* Given exercise 1
Copy out the geometry passage on the 120-degree-angled triangle word for word, in full.
* Given exercise 2
Present the entry lines from the line with "phylum: Bryophyta" up to and including the line with "genus: Haplosciadium" as a Markdown table, with a Row column numbering each line and a Line column holding it, and leave out any blank lines.

Figure 9a shows the reference 120-degree-angled triangle AB’B that replaces here the traditional right-angled triangle. At the bottom, along the side 𝑥=B’B of the 120-degree-angled triangle AB’B, there is the equilateral triangle FB’B of area $\frac{\sqrt{3}}{4}𝑥^2$, which replaces the traditional square 𝑥^{2} found in the classical theorem. At the top of Figure 9a, along the side 𝑦=AB’, there is the equilateral triangle EB’A of area $\frac{\sqrt{3}}{4}y^2$ that can be decomposed into the central triangle D’A’B’ of area $\frac{\sqrt{3}}{4}(y-x)^2$, another equilateral triangle HJI associated with side 𝑥=HJ of area $\frac{\sqrt{3}}{4}𝑥^2$, plus two side skewed rectangles EHJD’ and IAA’J. These two equilateral triangles EB’A of area $\frac{\sqrt{3}}{4}y^2$ and FB’B of area $\frac{\sqrt{3}}{4}𝑥^2$ are coupled by a 120-degree-angled triangle EB’F of area $\frac{\sqrt{3}}{4}𝑥y$. To the right of the reference 120-degree-angled triangle AB’B, there is the equilateral triangle ACB associated with side 𝑧=AC of area $\frac{\sqrt{3}}{4}z^2$.

* Exercise material
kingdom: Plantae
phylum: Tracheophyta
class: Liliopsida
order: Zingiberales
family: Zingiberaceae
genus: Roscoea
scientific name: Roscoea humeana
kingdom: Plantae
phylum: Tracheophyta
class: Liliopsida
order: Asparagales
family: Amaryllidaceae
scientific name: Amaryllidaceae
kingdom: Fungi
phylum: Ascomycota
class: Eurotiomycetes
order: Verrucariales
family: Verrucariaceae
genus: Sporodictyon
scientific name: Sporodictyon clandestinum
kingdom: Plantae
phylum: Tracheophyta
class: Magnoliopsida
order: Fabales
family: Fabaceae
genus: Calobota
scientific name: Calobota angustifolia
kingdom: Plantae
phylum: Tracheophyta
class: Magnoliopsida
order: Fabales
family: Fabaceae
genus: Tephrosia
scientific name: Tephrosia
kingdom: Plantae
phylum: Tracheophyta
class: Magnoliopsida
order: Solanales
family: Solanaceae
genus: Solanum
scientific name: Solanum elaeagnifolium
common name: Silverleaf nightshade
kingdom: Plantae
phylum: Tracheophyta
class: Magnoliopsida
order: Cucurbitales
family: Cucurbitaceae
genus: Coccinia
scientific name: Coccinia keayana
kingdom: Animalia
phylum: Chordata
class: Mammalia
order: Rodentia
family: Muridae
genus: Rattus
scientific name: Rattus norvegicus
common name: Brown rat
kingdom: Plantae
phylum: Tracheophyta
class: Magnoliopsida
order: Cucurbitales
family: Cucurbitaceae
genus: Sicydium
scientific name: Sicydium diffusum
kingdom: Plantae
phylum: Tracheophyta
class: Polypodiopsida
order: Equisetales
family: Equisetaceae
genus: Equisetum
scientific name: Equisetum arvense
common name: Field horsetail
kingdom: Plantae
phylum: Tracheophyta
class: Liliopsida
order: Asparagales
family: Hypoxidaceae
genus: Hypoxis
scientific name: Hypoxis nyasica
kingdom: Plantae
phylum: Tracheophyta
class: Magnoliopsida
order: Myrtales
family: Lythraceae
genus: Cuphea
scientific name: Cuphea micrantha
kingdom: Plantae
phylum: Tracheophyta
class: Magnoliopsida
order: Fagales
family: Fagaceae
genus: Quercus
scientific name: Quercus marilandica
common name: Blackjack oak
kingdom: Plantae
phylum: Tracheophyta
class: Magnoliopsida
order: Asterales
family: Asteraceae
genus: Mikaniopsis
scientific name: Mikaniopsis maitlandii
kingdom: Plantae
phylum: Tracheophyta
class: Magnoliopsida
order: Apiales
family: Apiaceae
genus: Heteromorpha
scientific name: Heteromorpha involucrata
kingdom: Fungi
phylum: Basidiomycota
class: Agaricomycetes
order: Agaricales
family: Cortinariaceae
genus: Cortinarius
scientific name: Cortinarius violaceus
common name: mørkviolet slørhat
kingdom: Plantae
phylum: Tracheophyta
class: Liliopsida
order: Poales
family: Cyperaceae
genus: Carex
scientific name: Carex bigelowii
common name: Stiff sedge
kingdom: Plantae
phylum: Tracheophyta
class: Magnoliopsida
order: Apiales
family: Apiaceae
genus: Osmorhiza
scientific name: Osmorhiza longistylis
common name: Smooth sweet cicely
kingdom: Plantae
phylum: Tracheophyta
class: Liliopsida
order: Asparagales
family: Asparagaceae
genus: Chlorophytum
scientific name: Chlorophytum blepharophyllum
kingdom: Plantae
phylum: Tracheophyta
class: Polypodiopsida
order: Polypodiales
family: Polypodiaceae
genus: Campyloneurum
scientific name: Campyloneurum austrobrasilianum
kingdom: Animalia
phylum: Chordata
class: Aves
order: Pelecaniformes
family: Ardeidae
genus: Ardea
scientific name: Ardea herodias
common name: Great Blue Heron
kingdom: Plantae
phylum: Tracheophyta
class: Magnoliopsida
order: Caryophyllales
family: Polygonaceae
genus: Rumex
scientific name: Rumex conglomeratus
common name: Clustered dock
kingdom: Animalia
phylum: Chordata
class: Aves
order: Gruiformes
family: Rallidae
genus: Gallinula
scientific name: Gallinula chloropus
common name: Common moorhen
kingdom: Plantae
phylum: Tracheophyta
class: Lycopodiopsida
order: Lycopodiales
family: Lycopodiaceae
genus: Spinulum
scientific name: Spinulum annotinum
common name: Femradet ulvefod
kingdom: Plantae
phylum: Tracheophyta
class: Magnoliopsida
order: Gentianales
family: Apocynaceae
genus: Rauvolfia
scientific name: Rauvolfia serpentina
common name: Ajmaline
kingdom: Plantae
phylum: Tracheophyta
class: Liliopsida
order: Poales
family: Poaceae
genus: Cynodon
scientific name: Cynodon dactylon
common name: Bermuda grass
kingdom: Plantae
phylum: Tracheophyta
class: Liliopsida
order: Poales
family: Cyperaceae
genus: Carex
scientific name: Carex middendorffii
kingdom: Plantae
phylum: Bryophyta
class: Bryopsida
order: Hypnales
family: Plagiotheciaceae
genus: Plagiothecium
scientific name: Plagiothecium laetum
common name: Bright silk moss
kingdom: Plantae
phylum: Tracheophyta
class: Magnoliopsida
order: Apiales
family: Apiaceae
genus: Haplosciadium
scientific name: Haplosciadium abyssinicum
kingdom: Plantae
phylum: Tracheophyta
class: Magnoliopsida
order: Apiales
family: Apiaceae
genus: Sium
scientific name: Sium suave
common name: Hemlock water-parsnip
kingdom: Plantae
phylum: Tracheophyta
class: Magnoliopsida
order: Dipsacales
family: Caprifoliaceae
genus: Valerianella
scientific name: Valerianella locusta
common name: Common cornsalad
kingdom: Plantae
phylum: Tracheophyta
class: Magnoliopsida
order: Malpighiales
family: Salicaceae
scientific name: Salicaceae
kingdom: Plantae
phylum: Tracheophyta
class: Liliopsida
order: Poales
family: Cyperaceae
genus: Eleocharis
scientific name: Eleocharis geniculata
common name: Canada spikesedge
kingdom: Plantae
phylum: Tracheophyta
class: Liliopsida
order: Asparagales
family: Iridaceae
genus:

* Worked answer 1
Figure 9a shows the reference 120-degree-angled triangle AB’B that replaces here the traditional right-angled triangle. At the bottom, along the side 𝑥=B’B of the 120-degree-angled triangle AB’B, there is the equilateral triangle FB’B of area $\frac{\sqrt{3}}{4}𝑥^2$, which replaces the traditional square 𝑥^{2} found in the classical theorem. At the top of Figure 9a, along the side 𝑦=AB’, there is the equilateral triangle EB’A of area $\frac{\sqrt{3}}{4}y^2$ that can be decomposed into the central triangle D’A’B’ of area $\frac{\sqrt{3}}{4}(y-x)^2$, another equilateral triangle HJI associated with side 𝑥=HJ of area $\frac{\sqrt{3}}{4}𝑥^2$, plus two side skewed rectangles EHJD’ and IAA’J. These two equilateral triangles EB’A of area $\frac{\sqrt{3}}{4}y^2$ and FB’B of area $\frac{\sqrt{3}}{4}𝑥^2$ are coupled by a 120-degree-angled triangle EB’F of area $\frac{\sqrt{3}}{4}𝑥y$. To the right of the reference 120-degree-angled triangle AB’B, there is the equilateral triangle ACB associated with side 𝑧=AC of area $\frac{\sqrt{3}}{4}z^2$.

* Worked answer 2
| Row | Line |
|---|---|
| 1 | phylum: Bryophyta |
| 2 | class: Bryopsida |
| 3 | order: Hypnales |
| 4 | family: Plagiotheciaceae |
| 5 | genus: Plagiothecium |
| 6 | scientific name: Plagiothecium laetum |
| 7 | common name: Bright silk moss |
| 8 | kingdom: Plantae |
| 9 | phylum: Tracheophyta |
| 10 | class: Magnoliopsida |
| 11 | order: Apiales |
| 12 | family: Apiaceae |
| 13 | genus: Haplosciadium |